● Task set
A. In the essay on five years of painting, condense the paragraph beginning "I mean, it's been five years" into a shorter version that keeps its main facts.
B. Carry on the essay on five years of painting from the point where it stops.

● Text block
========================================================================

A Look Back
Francis Ochoa
At the end of the day, all I need to know is that I’m proud of what I’ve done. Beyond all the pretentiousness of “art” and what it is and wanting to make something bigger than myself that will outlast me and legacy and all the daunting shit that it carries with it, when I look back, all I’d like is to see a collection of pieces that I am proud to have devoted some of the most important years of my life to.
I mean, it’s been five years. It’s been five years since I’ve picked up a brush and said, “okay, I’m going to figure this painting thing out.” And in addition to me starting to paint, there’s this tradition of painting Kaitlyn that I’ve seem to have unknowingly started as well. And this year, “Show Me What Love Is” is what I’ve made for our five years of being together.
I remember trying to paint her for the first time. The very first painting that I tried making of her is actually incomplete. I’m not too sure where it is now, but I would like to try and find it, to see how different it is as a whole compared to the most recent one I’ve done. I know for a fact that I followed no rules and I had no idea what I was doing. At best, it was an effort to translate my mediocre skills that I’ve been introduced to painting with acrylics for about nine months into oils. It’s the arrogance of a young artist, isn’t it? To think you can just come in, not knowing anything, and think you’re going to make something good – to disregard hundreds of years of practice and culture and technique. And to be honest, at the time, I really did think that I outdid myself and if you asked me what I thought back then, I would say it’s the greatest thing I’ve ever done. And I believed that. Even when I was wrong. But I suppose that’s the growing part that lines the road of being an artist. When we make things from the heart through and through, we’re always going to be proud of the things we make. And the same goes for every next thing that we do.

========================================================================

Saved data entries
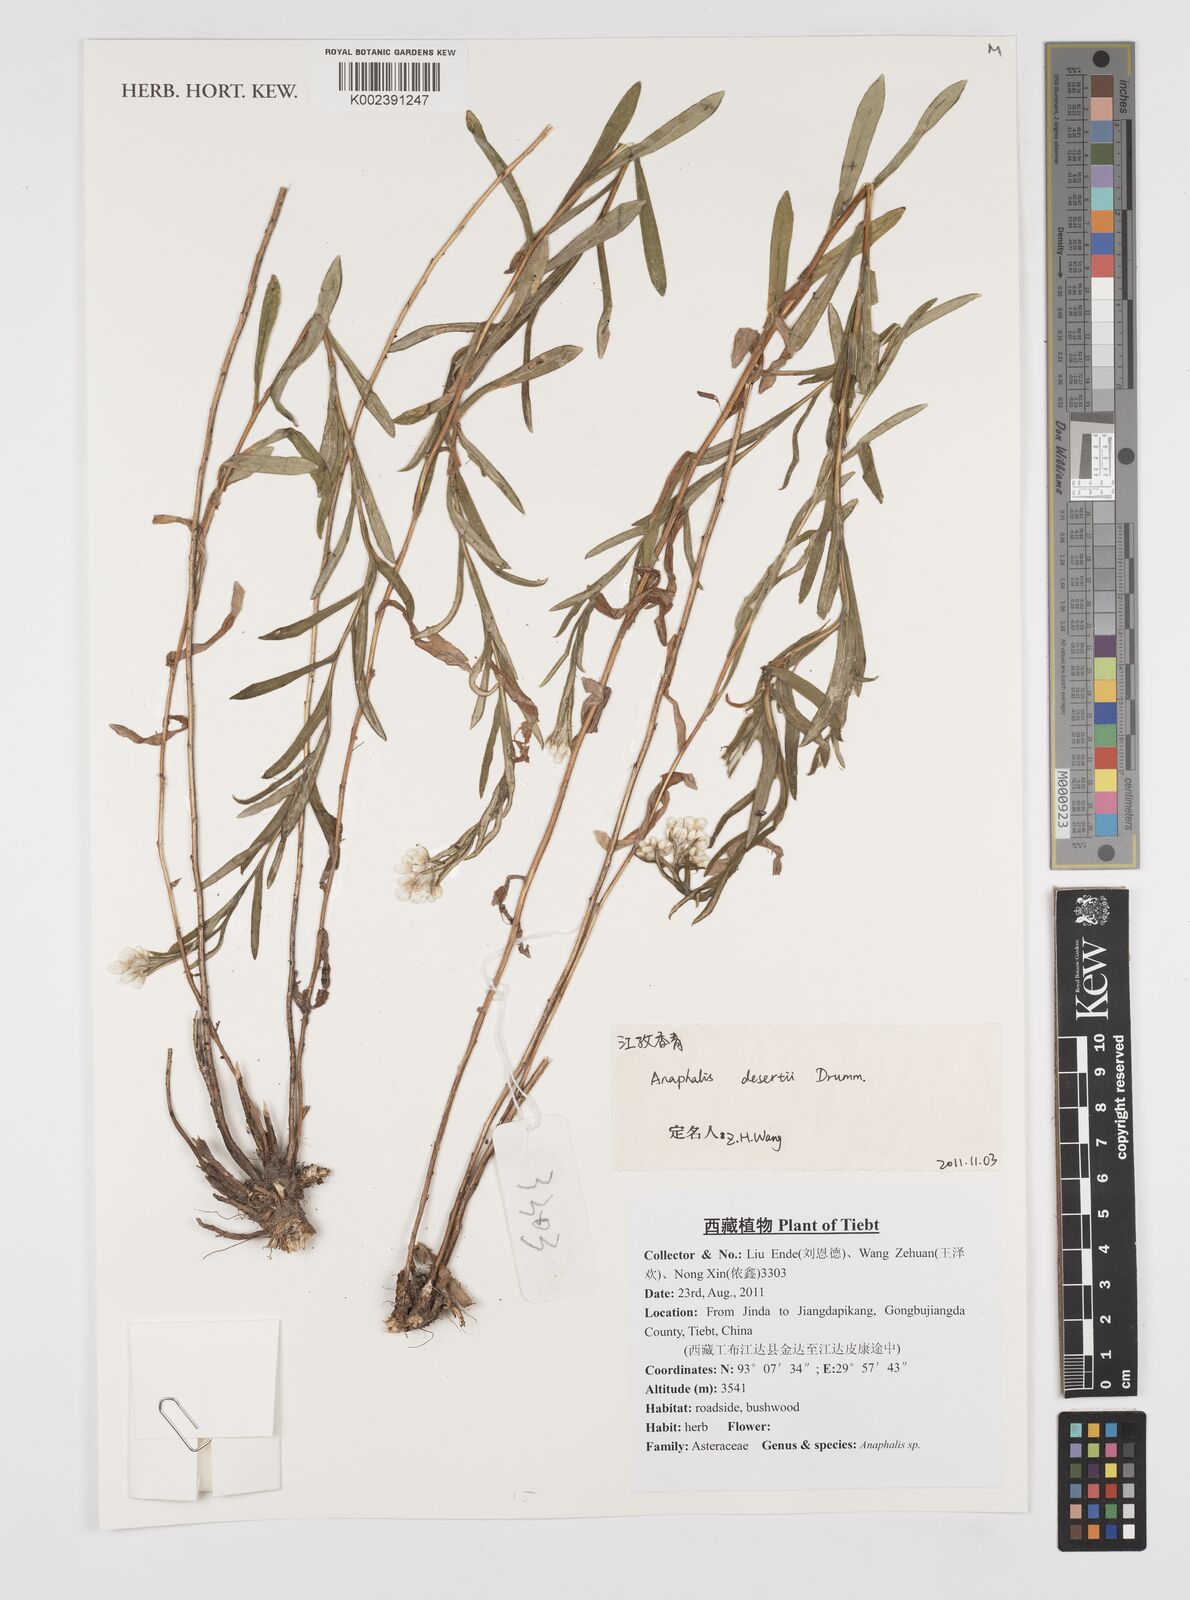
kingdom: Plantae
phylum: Tracheophyta
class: Magnoliopsida
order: Asterales
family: Asteraceae
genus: Anaphalis
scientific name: Anaphalis deserti
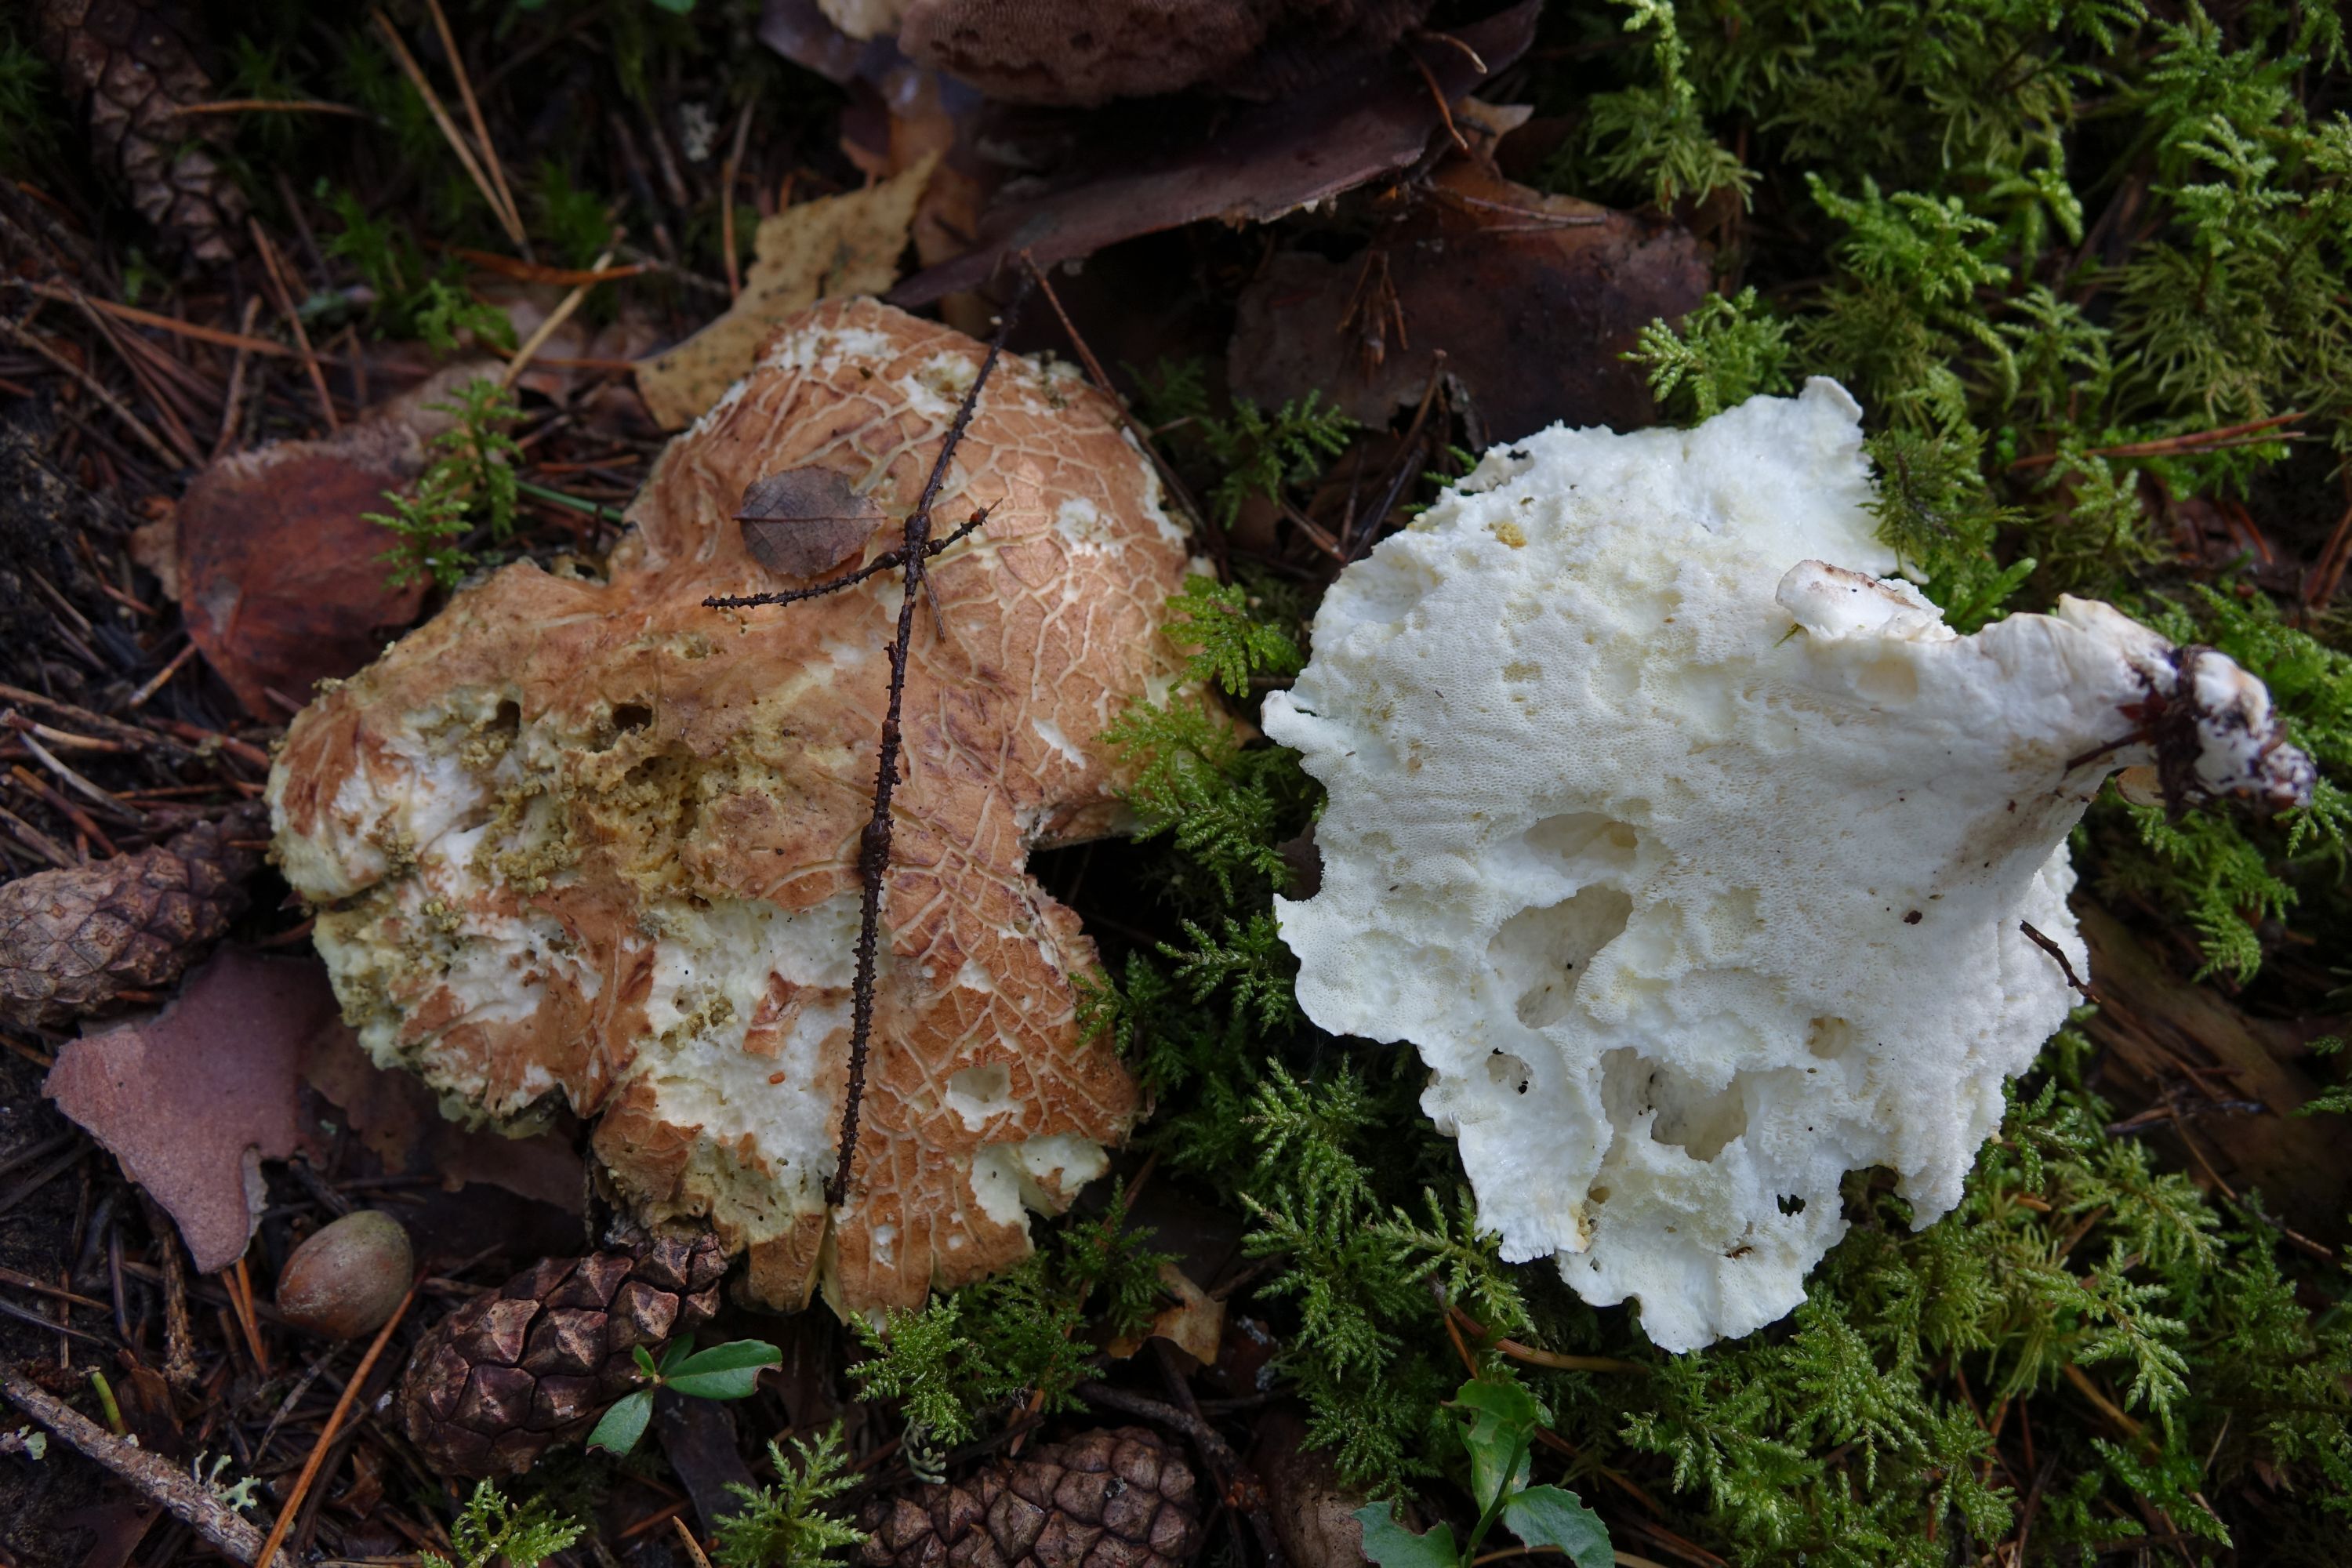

========================================================================

● Answers to the exercises
A. It has been five years since I first picked up a brush to figure out painting. Along the way, I unknowingly started a tradition of painting Kaitlyn, and this year I made "Show Me What Love Is" for our five years together.

B.
When you’ve been painting for as long as I have, you tend to figure out a lot of things. It’s what art has always been, trial and error. And I don’t just mean that by skill or technique, but style, even more so. It’s funny to look back at these old pieces and to try and bring myself back to remember what I was going through at the time and what I had going through my head. Genuinely, the last five years have been the biggest years of my life and I think you see that through my art. So within the production cycle of a painting, because it takes so long to complete a painting (sometimes it ranges from four months to a year and a half), I might have experienced the highest highs or the lowest lows during that time. It’s just funny now in general to look back in retrospect at the times when I felt like the weight of the world is on my shoulders because of things that I worried about back then. Genuinely, it’s been a bit of a tough year for me. This year, I’ve lost a lot. But I’m sure that the same will go for the things that I’m currently harboring, that one day, it would be something to look back to – not in sadness, but as a gently reminder of the way things work.
And I know that a lot of what I’ve written goes beyond this specific painting. But I just thought that the time it took to create and finish this was a good frame for the state of my life at the moment. Maybe you’d like a more in-depth breakdown of the painting instead. And to that I say, it’s coming. Because I have a lot to say about the process of this one. And I’d just like to take my time to properly word it out rather than ramble like I did just now.